Strictly speaking, the term Jew applies to the descendants of the Israelite tribe of Judah. Judah was the fourth child born to Leah and Jacob (whose name was later changed to Israel). His name, whose name means "praise" in Hebrew (Genesis 29:35), is first person that can be considered a true Jew.
It should be noted that although Abraham was a Hebrew (Genesis 14:13) and circumcised (Romans 4:9 - 12) he is not, from a strict Biblical standpoint, a Jew. Additionally, Abraham's eight sons (Ishmael, Isaac, etc.), and his grandsons Jacob and Esau, are not Jews.

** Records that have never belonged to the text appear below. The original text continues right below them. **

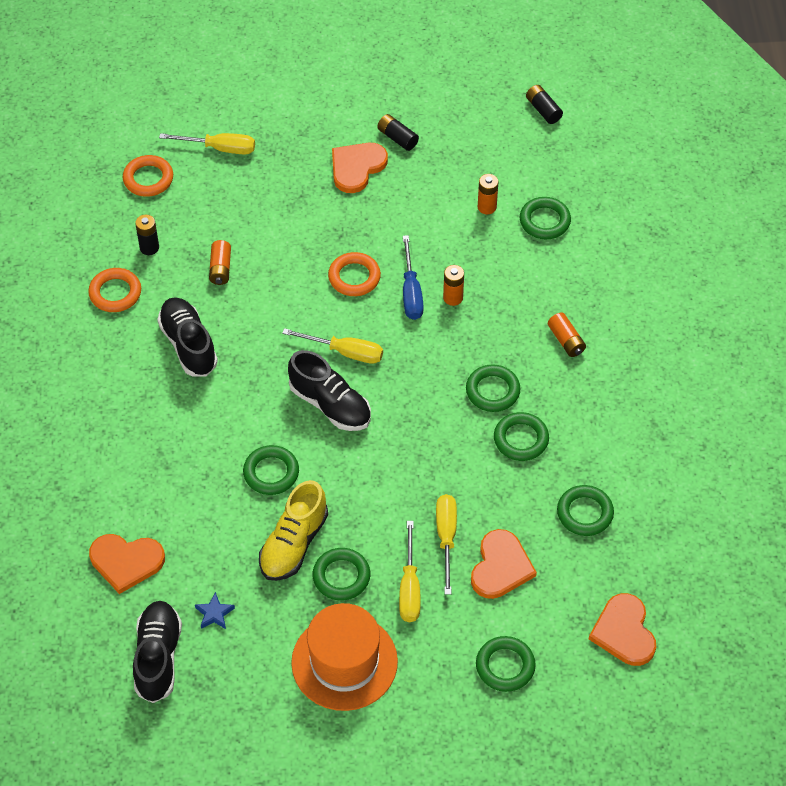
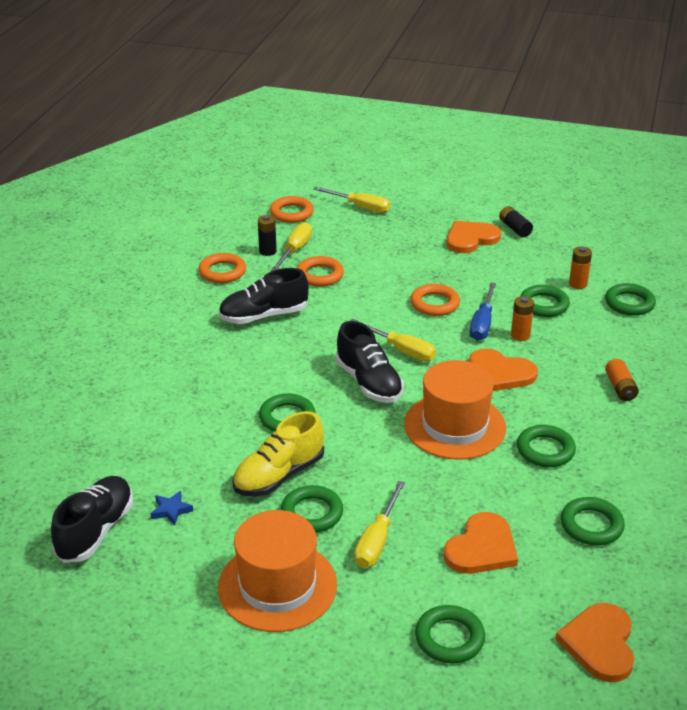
camera: 20 degrees right, 20 degrees down
(126, 562) = (114, 449): orange heart -> orange heart (500, 373)
(188, 345) = (264, 316): black shoe -> black shoe turned 105 degrees counterclockwise
(220, 268) = (320, 275): orange battery -> orange ring
(430, 435) = (455, 426): none -> orange hat
(446, 538) = (434, 509): yellow screwdriver -> yellow screwdriver (295, 250)
(492, 391) = (531, 408): green ring -> green ring (544, 305)
(543, 110) = (654, 235): black battery -> none

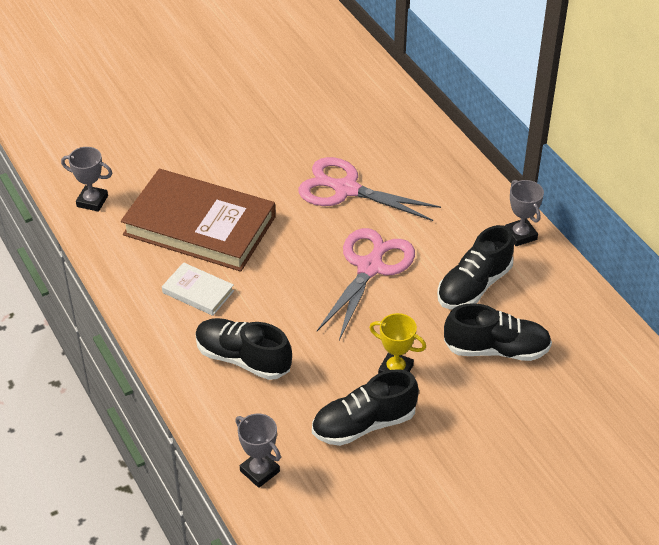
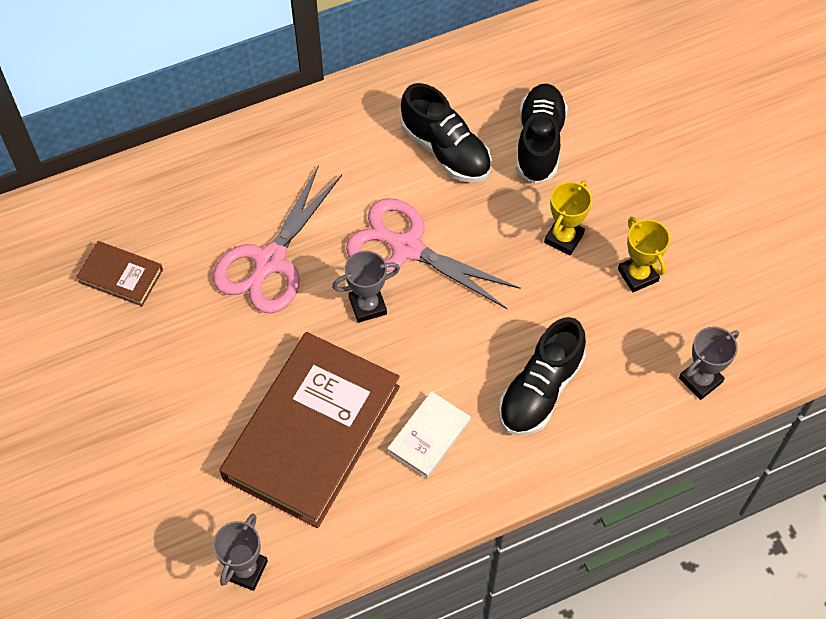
camera: 85 degrees left, 15 degrees up
(323, 114) = (121, 276): none -> brown book
(364, 424) = (638, 275): black shoe -> yellow trophy
(520, 235) = (371, 96): grey trophy -> grey trophy (367, 306)

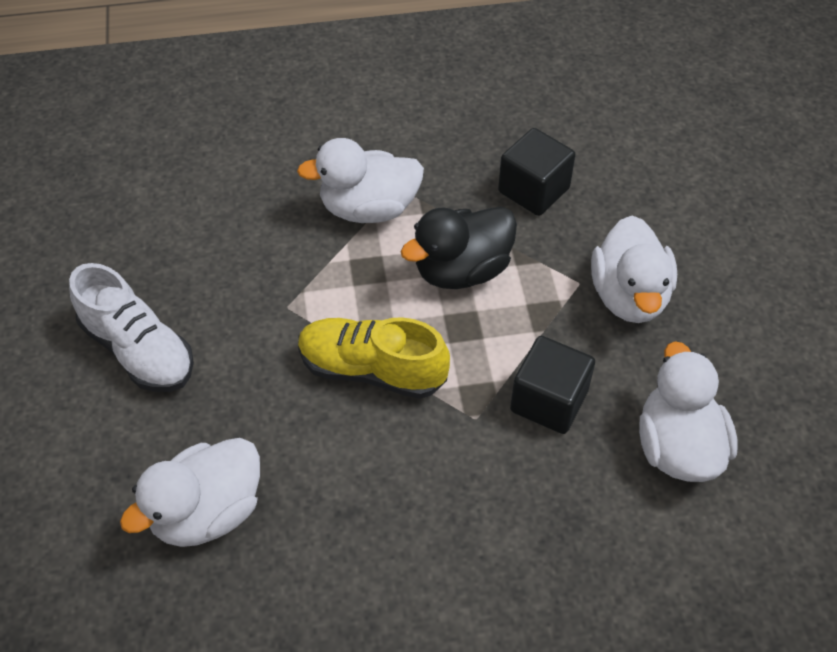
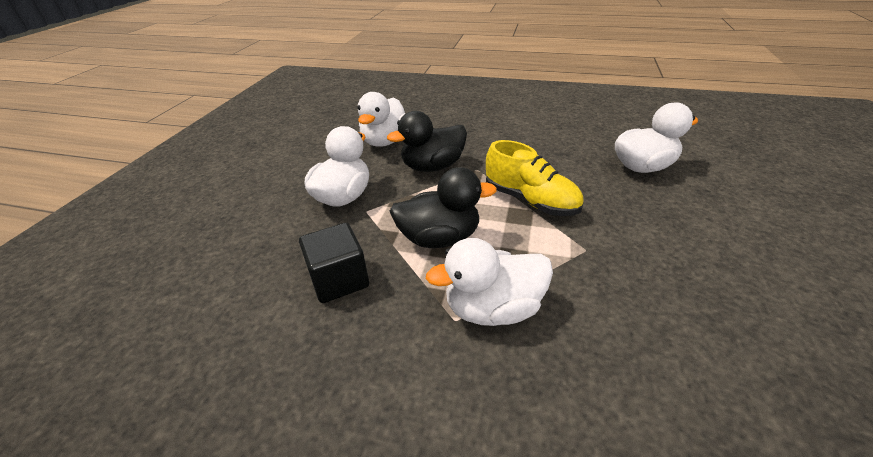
camera: 155 degrees left, 15 degrees down
(138, 350) = (713, 251): white shoe -> none
(368, 208) = (493, 308): white duck -> white duck turned 150 degrees clockwise
(549, 401) = (432, 167): black cube -> black duck

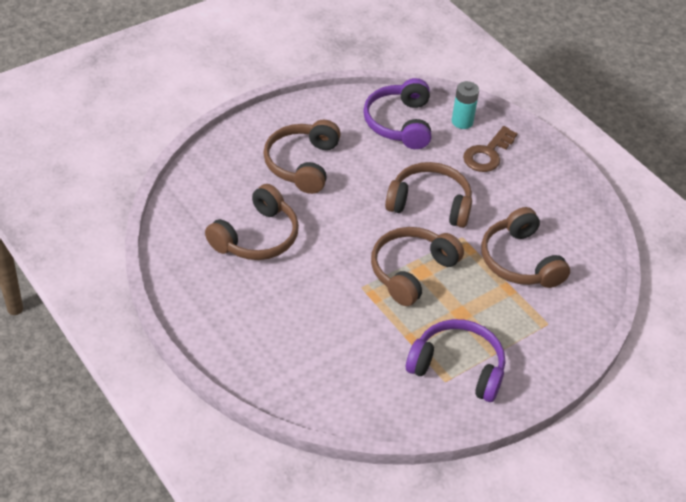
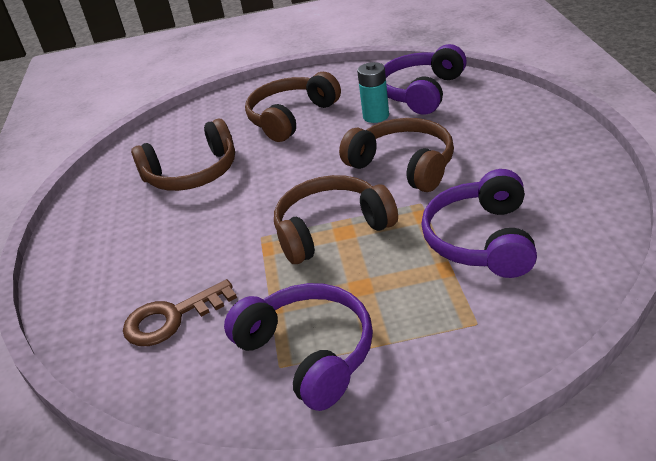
camera: 35 degrees right, 10 degrees down
(462, 122) = (495, 95): turquoise battery -> turquoise battery (376, 116)
(488, 154) = (508, 126): brown key -> brown key (172, 318)
(520, 261) = (481, 240): brown headphones -> purple headphones

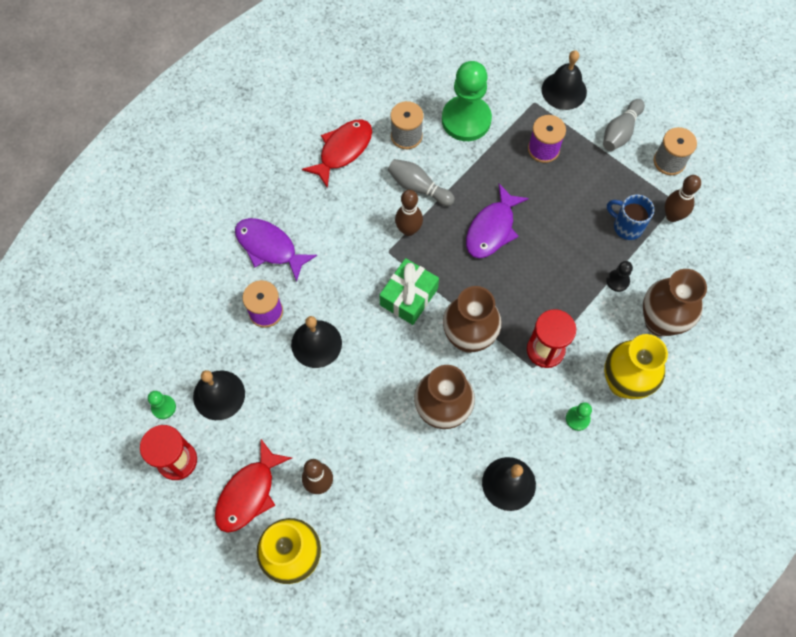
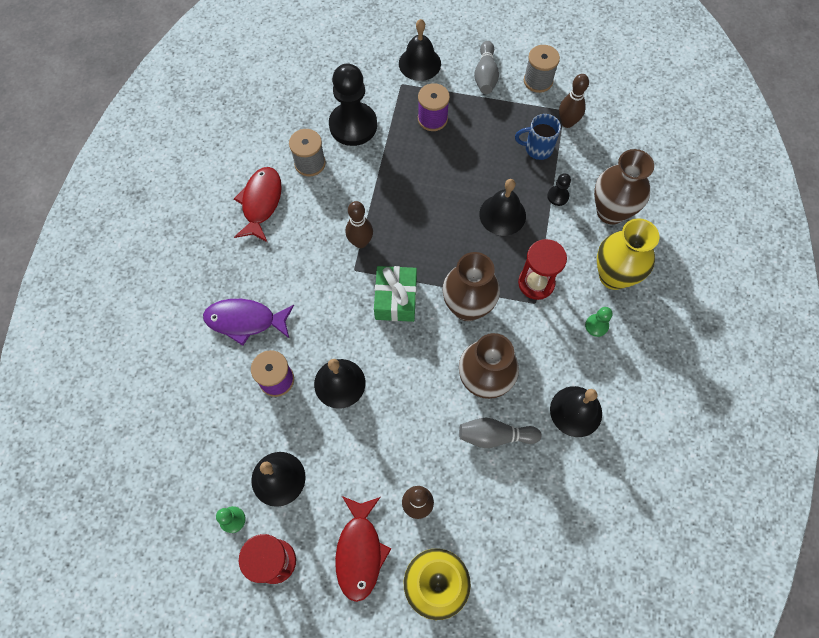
camera: 30 degrees left, 0 degrees up
(418, 187) = (347, 202): grey bowling pin -> grey bowling pin (495, 436)
(466, 120) = (353, 125): green pawn -> black pawn
(492, 229) = (431, 206): purple fish -> none
(553, 271) = (502, 215): none -> black bell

Judah, the first Jew, is a descendent of Abraham and Sarah through Isaac (Abraham's first and only son through Sarah). God considered Isaac the firstborn as far as receiving the birthright blessings (Genesis 17:19, 21:12, 25:5). Isaac's sons were Esau and Jacob (Genesis 25:24 - 28). Jacob (Israel) produced thirteen children, twelve of which were males. These sons became the twelve tribes of Israel, only one of which was (initially) considered to produce a Jew.
The designation of who was considered a Jew changed after the death of King Solomon. After his demise, the Kingdom of Israel split into two major pieces. The first, and biggest, piece was the northern kingdom of Israel with its capital at Samaria. It was composed of ten Israelite tribes. The second piece, the Kingdom of Judah, which continued to be ruled by Solomon's descendants, had its capital at Jerusalem. It ruled over the remaining tribes.
The three tribes Solomon's son Rehoboam, and his descendants, ruled over were Judah, Benjamin and Levi. The tribe of Benjamin stayed loyal to King David's sons, in part, because their inheritance in the land included Jerusalem.
Most of the descendants of Levi, who were scattered throughout all the tribes, moved to the Kingdom of Judah in order to avoid worshipping the newly created false gods established at Samaria. Soon after Benjamin and Levi aligned themselves with Judah, people physically descended from all three tribes were called and considered a Jew.
The Old Testament defined a Jew based on physical lineage. In the New Testament, however, such lineages do not matter concerning God's blessings and salvation. The Apostle Paul taught that although a Gentile (non-Israelites) was not a Jew by birth, he became one spiritually by faith and therefore were consider by God to be His children.
For he is not a Jew who is one outwardly, neither is that circumcision which is external in the flesh; Rather, he is a Jew who is one inwardly, and circumcision is of the heart, in the spirit and not in the letter; whose praise is not from men but from God (Romans 2:28 - 29, HBFV).